Choosing the right thing, as you said, is possible only if you know how is the distribution and/or topology of your data beforehand. But unfortunately it does not happen most of the time. Higher dimensional the data is, more difficult it gets to guess its structure.

If you are using it as a feature extraction step for a supervised task, then the right way is to evaluate the impact of each on your Supervised learning through a statistical model selection (e.g. cross validation).

If you are using them for an unsupervised task like clustering then you may choose some practical criteria (there is NO theoretical one i.e. there is NOT any theoretical justification for clustering task). For example you can visualize them in 2 or 3 dimensions and try to inspect if clusters are right (for instance by some known samples from your data. If you know two extreme cases of different samples, a better clustering puts them in far clusters, etc.)

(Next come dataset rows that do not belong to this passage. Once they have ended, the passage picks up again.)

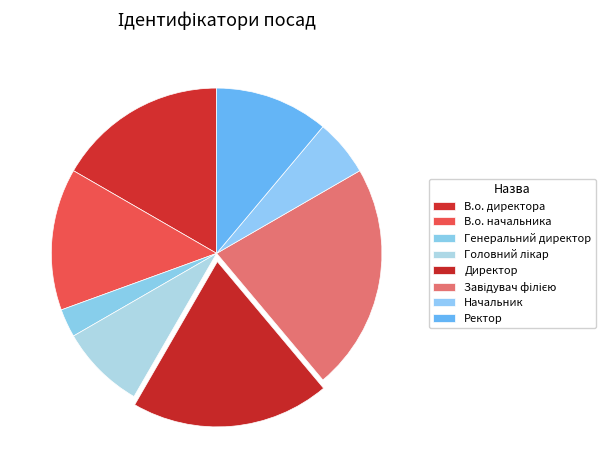

What is the ratio of the value at Генеральний директор to the value at Головний лікар?

0.3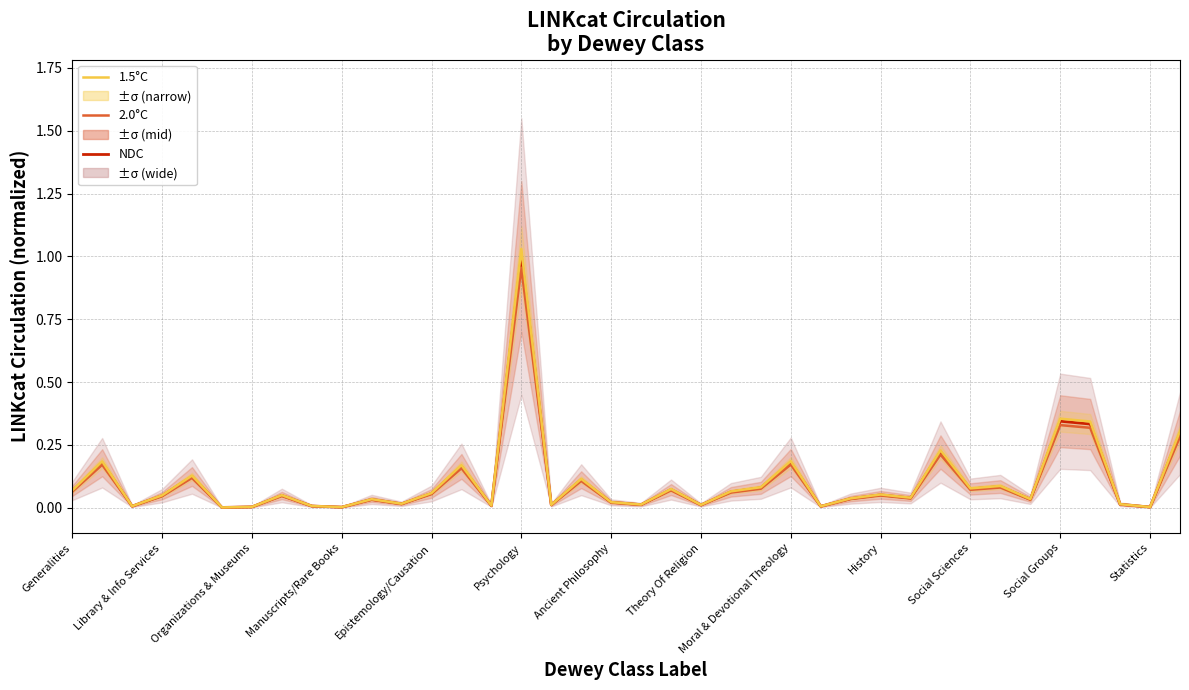

What are all the series names shown in the legend?

NDC, 2.0°C, 1.5°C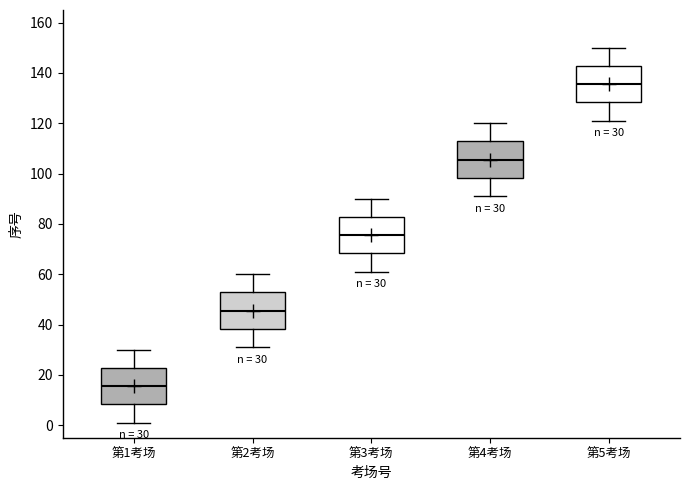

Which box has the highest median line?

第5考场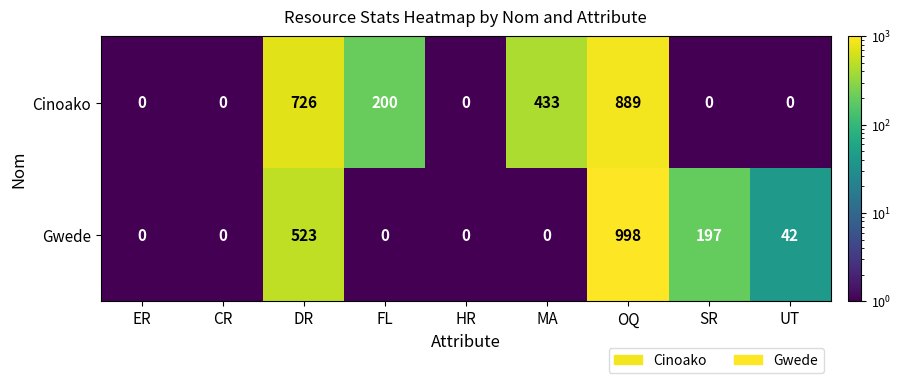

How many series are shown in this chart?

2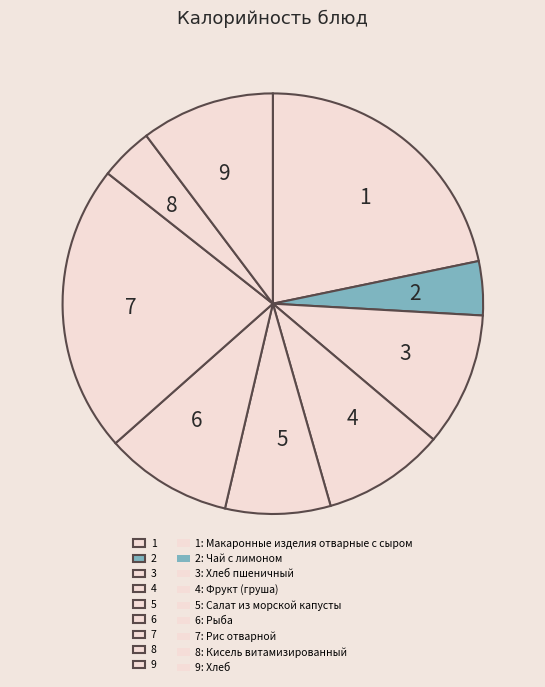

Is the sum of 8 and 4 greater than half?

No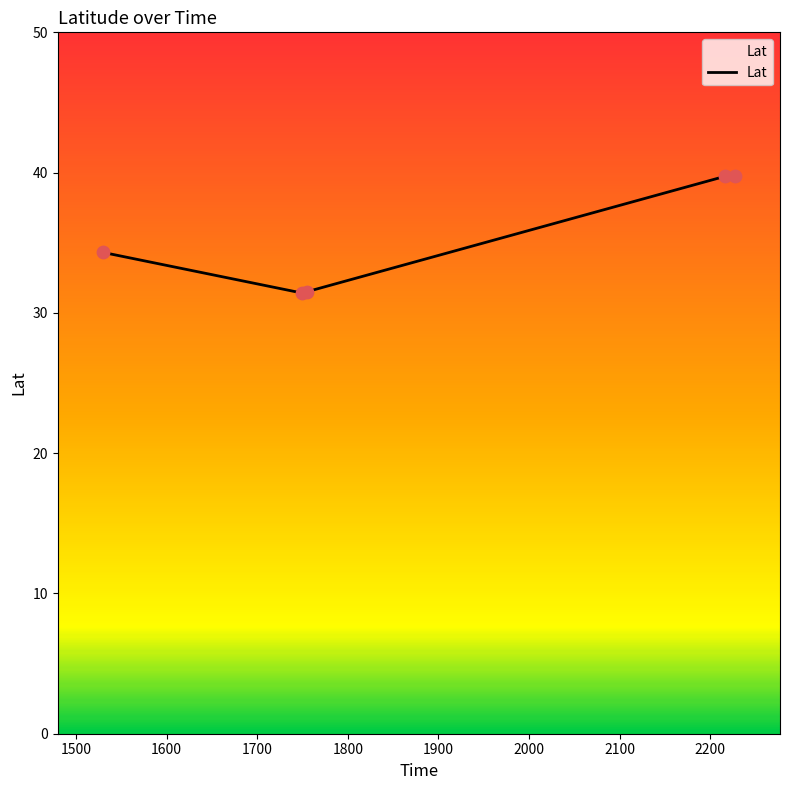

How many interior local valleys (lower than both neighbors) does the data have?

1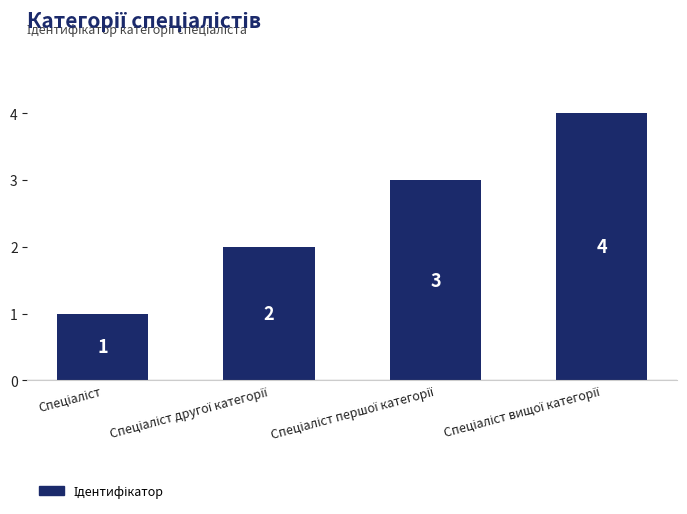

What is the difference between the maximum and minimum values?

3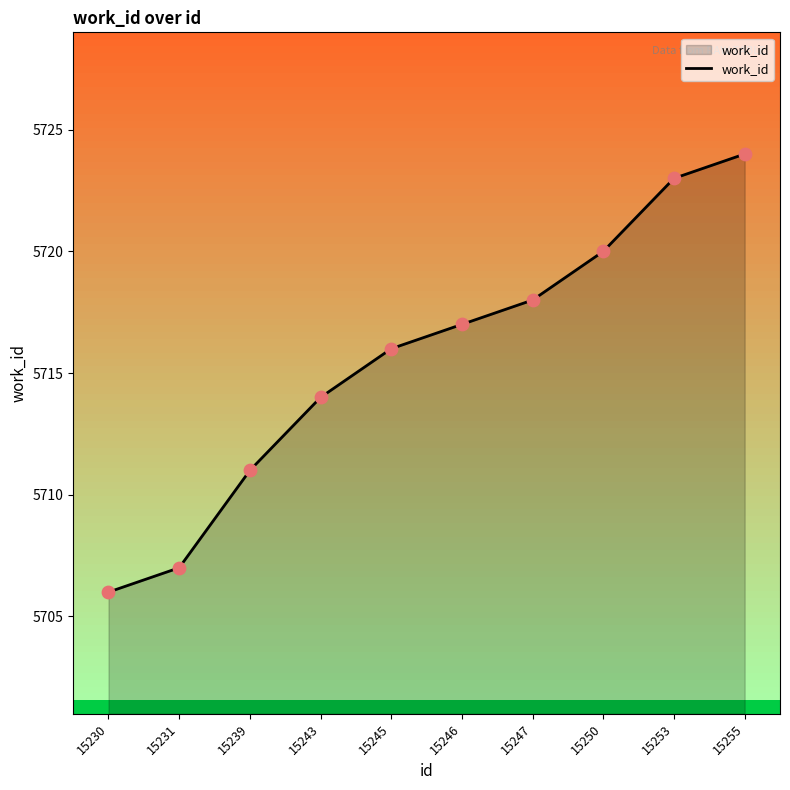

Approximately how many times larger is the value at 15230 compared to 15245?

1.0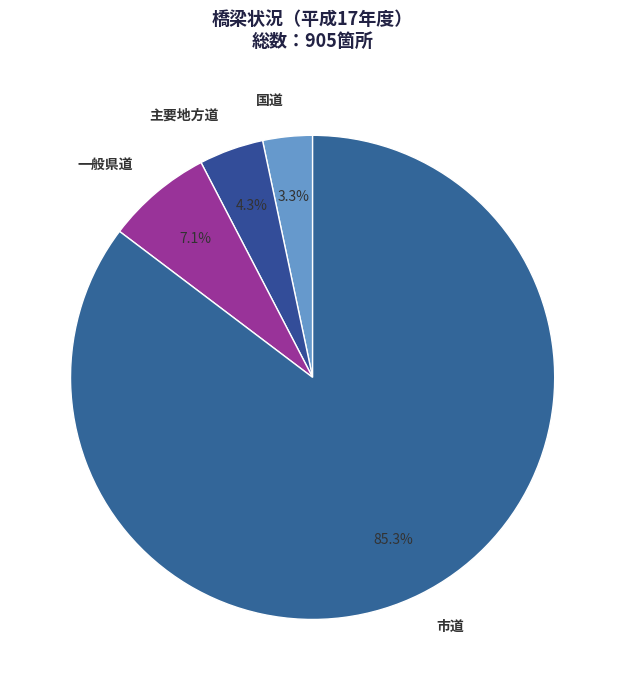

Does 市道 represent more than half of the total?

Yes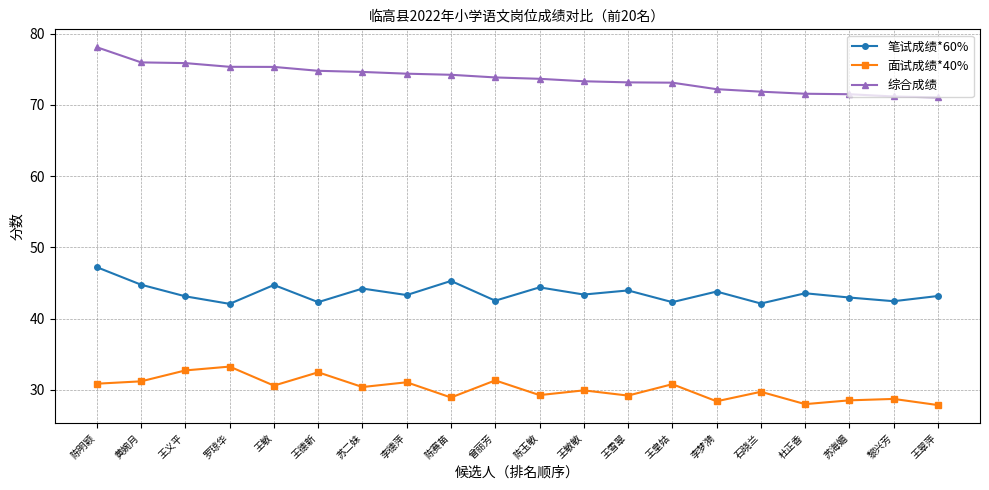

True or false: 笔试成绩*60% has a value of 76.0 at 曾丽芳.

False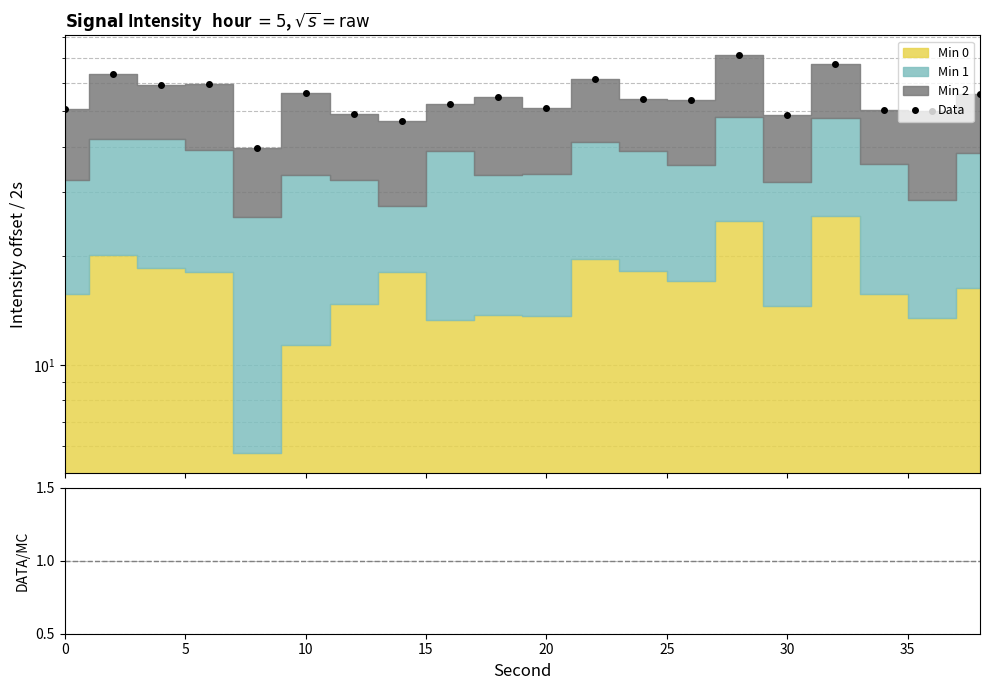

What is the value of the ratio point at the 15th from the left?

3.0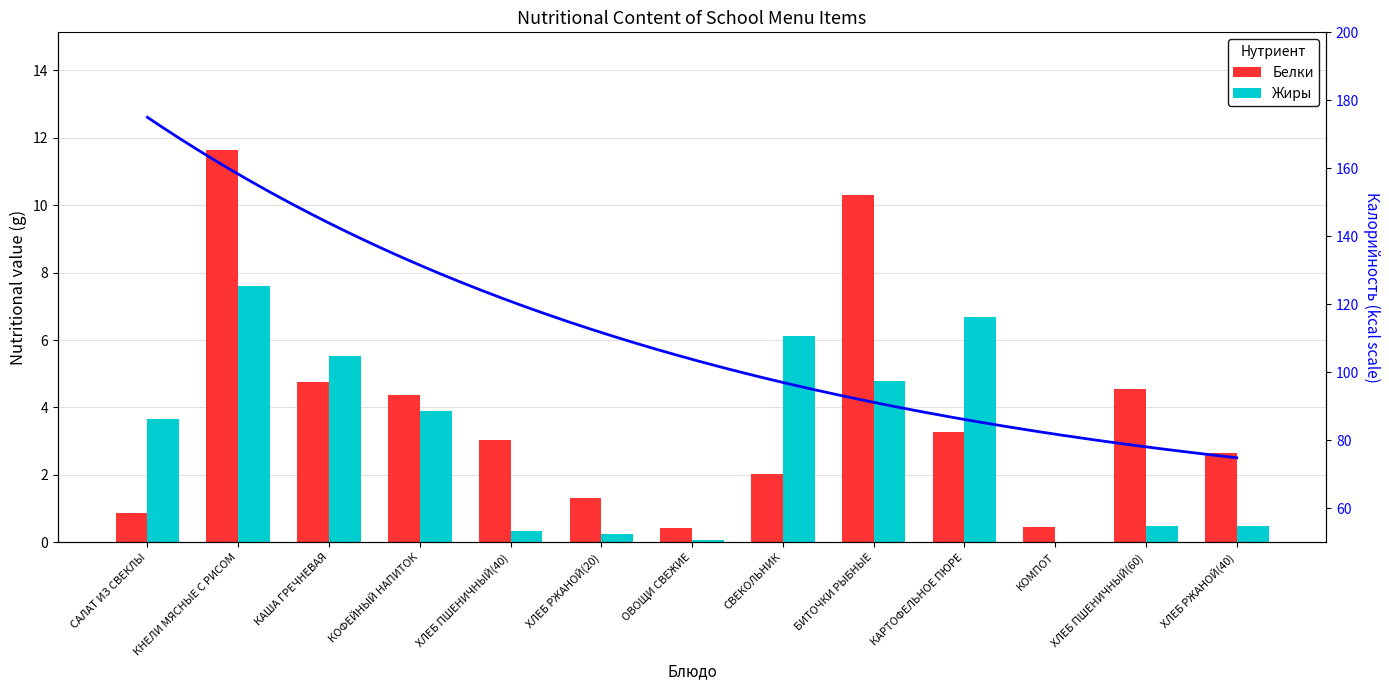

Where does the Белки series first go above 3?

КНЕЛИ МЯСНЫЕ С РИСОМ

Again I would emphasize that there is no universally true evaluation for unsupervised tasks like clustering.

Hope it helped!

OTHER TIPS

It can be hard to choose - because it's hard to visualize. However, you probably have a specific goal right? Maximizing some kind of score.

Why don't you try a Grid Search applied to your dimensionality reduction decision? See this.

I'm interested in reading other, more theoretical answers to this question, though.